#### [Apply what you read]
• A. List every percentage figure in the Sports Waikato article, with what each one describes.
• B. According to the Sports Waikato article, how many people does the organization currently employ?
• C. Pick up the Sports Waikato article after its last sentence and continue it.

***** Extract

While the Covid-19 lockdown created a spike in recreational and sporting activities the number is again on the decline with only half of the Waikato's adult population keeping physically active.
With stagnant growth in that number for the past 10 years, Sports Waikato has signalled a proposed transformational change in their organisation to get 75 per cent of the Waikato's population active in fitness and wellbeing.
Research by Sports Waikato shows that only 54 per cent of Waikato adults are regularly active in a way that positively impacts their health, but it also shows that 73 per cent of them have a desire to do get out more.
Sports Waikato announced the change to their structure this week, which includes the creation of new jobs and the disestablishment of other roles. The organisation currently employs 70 people and the changes could see up to 35 staff lose their jobs.
Despite losing $1.1 million in funding due to Covid-19, Sports Waikato CEO Matthew Cooper said the change was planned before the global pandemic.
"We are doing things right now where there is quite a bit of delivery focus, and we are trying to reach the needs of everyone in our region which is around 460,000 people," Cooper said.
"For us, we want to try and swing the dial on a delivery focus and rather than influencing the people, what we are doing now is we want to have far more influence with the decision makers and policy makers and we believe doing it that way we can get far more traction around impact.
"Not necessarily having a lot of delivery focus you are going to get the traction.
"The data hasn't changed since 2007 so we need to do things differently, and for us to get more impact we need to target these decision makers to make the change Rather than having a lots of good foot soldiers that go out and do activities for us.
"This transformation is not a reflection of staff performance, it is us needing to be stronger.
"We have a lot of different funders to make us tick and we want to be an expert at a higher political level. The questions will be how do we work with Hamilton City Council, or the Waikato DHB to support physical and sports movement from their perspective.

**********
***** Provided material

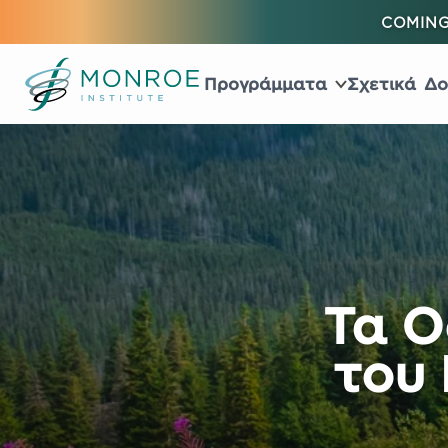
COMING
Προγράμματα
Σχετικά
Δο
Τα Ο
του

**********

#### [Answers to the problems]
• A.
- 75 per cent: the share of the Waikato's population that Sports Waikato aims to get active in fitness and wellbeing
- 54 per cent: the share of Waikato adults who are regularly active in a way that positively impacts their health
- 73 per cent: the share of those adults who want to get out more

• B. Sports Waikato currently employs 70 people.

• C.
"Over lockdown we saw some improvements as people were going outside for walks and cycling as there was nothing else to do, but it is sort of returning to normal now.
"People seem to want to go fast on life, and you saw during the lockdown that people had to adapt and they did get outside but ever since normality resumed people have been returning to their old ways of just sitting at home rather than continuing to be physically active."
Sport Waikato chairman Mark McCabe says the new approach is the culmination of a board-led review that began in August 2019. He says the goal is about forging a path to become an organisation that has a much larger, positive impact on the community.
"During this 11-month review, we've uncovered a system that doesn't currently meet the needs of Waikato people," McCabe said.
Cooper said there is a target to keep teenagers playing in sports, as currently after the age of 15 there is a major drop off.
"We believe particularly 12-18-year-olds is where we can make real change in physical activities, so that when they leave their teenage life they can continue to do physical activities in sports or recreation," Cooper said.
He said organised sports need to keep reinventing itself from the traditions of a Saturday morning sports game and needs to be more inclusive.
Sports Waikato will now consult with its staff over the proposed restructure before making a final decision in the coming months.